Standard & Poor's, which in January cut Atlantic City's debt rating to junk bond status, went even further in its response to the latest reports, saying it is weighing a further downgrade in the face of a possible default.

In an announcement on Wednesday, the agency said it was considering lowering the rating on the city's general obligation bonds from "BB" to "CC," or "currently highly vulnerable," in the wake of the proposed debt restructuring and refinancing proposed by the state-imposed emergency managers. That is just steps away from a "D" rating, indicating a payment default on financial commitments.

A spokeswoman for the state Department of Community Affairs said there has not been a municipal default in New Jersey since the stock market crash of 1929.

A spokesman for Christie declined comment on the rating agency announcements, other than to reiterate remarks earlier this week that the governor's office was looking forward to reviewing the findings of the emergency management team.

State Senate President Stephen Sweeney (D-Gloucester), though, said the emergency financial managers were only making things worse, giving Wall Street a crisis of faith. He noted any further ratings decline on Atlantic City's debt "would make it even harder for the city to work its way out of its dire fiscal problems." He complained that the administration was warned months ago that decisive action was needed to stabilize Atlantic City's finances and reposition the casino industry.

"They have held three summits and issued three reports but they have done little to nothing to restore financial stability, protect local taxpayers, maintain public services or to give the gaming industry the ability to rebuild its business opportunities," Sweeney said. "They seem to want to keep playing a losing hand."

STAGGERING TAX BASE DECLINE

Kevin Lavin, the corporate finance attorney appointed by Christie as the lead emergency manager, said Atlantic City's fiscal problems were far worse than anyone realized. Its property tax base dropped by 64 percent over the last five years, from $20.5 billion in 2010 to $7.3 billion in 2015, and the city faces a $101 million budget gap in the fiscal year that begins July 1.

"Atlantic City is in a financial crisis," Lavin said.

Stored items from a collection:
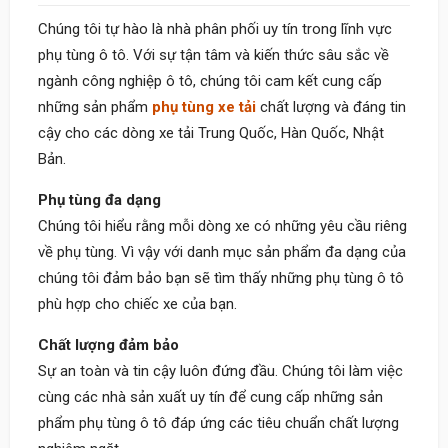
Chúng tôi tự hào là nhà phân phối uy tín trong lĩnh vực
phụ tùng ô tô. Với sự tận tâm và kiến thức sâu sắc về
ngành công nghiệp ô tô, chúng tôi cam kết cung cấp
những sản phẩm
phụ tùng xe tải
chất lượng và đáng tin
cậy cho các dòng xe tải Trung Quốc, Hàn Quốc, Nhật
Bản.
Phụ tùng đa dạng
Chúng tôi hiểu rằng mỗi dòng xe có những yêu cầu riêng
về phụ tùng. Vì vậy với danh mục sản phẩm đa dạng của
chúng tôi đảm bảo bạn sẽ tìm thấy những phụ tùng ô tô
phù hợp cho chiếc xe của bạn.
Chất lượng đảm bảo
Sự an toàn và tin cậy luôn đứng đầu. Chúng tôi làm việc
cùng các nhà sản xuất uy tín để cung cấp những sản
phẩm phụ tùng ô tô đáp ứng các tiêu chuẩn chất lượng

> [Study questions]
1. From the Atlantic City debt text, extract the passage that begins at the words "A spokeswoman for" and stops after the words "the casino industry.", copying it word for word.
2. Continue the Atlantic City debt text from the point where it stops.

> [Solved problems]
1.
A spokeswoman for the state Department of Community Affairs said there has not been a municipal default in New Jersey since the stock market crash of 1929.

A spokesman for Christie declined comment on the rating agency announcements, other than to reiterate remarks earlier this week that the governor's office was looking forward to reviewing the findings of the emergency management team.

State Senate President Stephen Sweeney (D-Gloucester), though, said the emergency financial managers were only making things worse, giving Wall Street a crisis of faith. He noted any further ratings decline on Atlantic City's debt "would make it even harder for the city to work its way out of its dire fiscal problems." He complained that the administration was warned months ago that decisive action was needed to stabilize Atlantic City's finances and reposition the casino industry.

2.
He said the city needs to reduce its costs by $10 million this year and said there could be a 20 to 30 percent reduction of the city's payroll, translating to hundreds of layoffs.

Joseph Seneca, a Rutgers University economist, said Wall Street's warnings held no surprise.

"These are realistic assessments of the depth of the fiscal problems that has built over a period of time. The decline property tax base loss is just staggering," he said. "There's a fundamental erosion in the fiscal capacity of the city and that's the reality," he said.
While talks about reimagining a casino resort now overtaken by competition have been the focus of the governor for more than five years, Seneca said whatever needs to be done will not happen quickly.

"The fiscal realities here and now though are pretty dire," he remarked. "The drop of more than 50 percent drop in the tax base is stunning. It has to have deep and significant financial implications."

Peter Reinhart, director of the Kislak Real Estate Institute at Monmouth University, said dependence by the emergency managers on state money to help bail out Atlantic City is another red flag for Wall Street. While people may have been hoping for a silver bullet to solve the problem, he said there just isn't enough government dollars to go around.

"There are very valid concerns in Atlantic City," Reinhart said. "Layoffs and modifying pensions may work short term, but it does nothing in solving the long term problem of bringing in new investment into Atlantic City."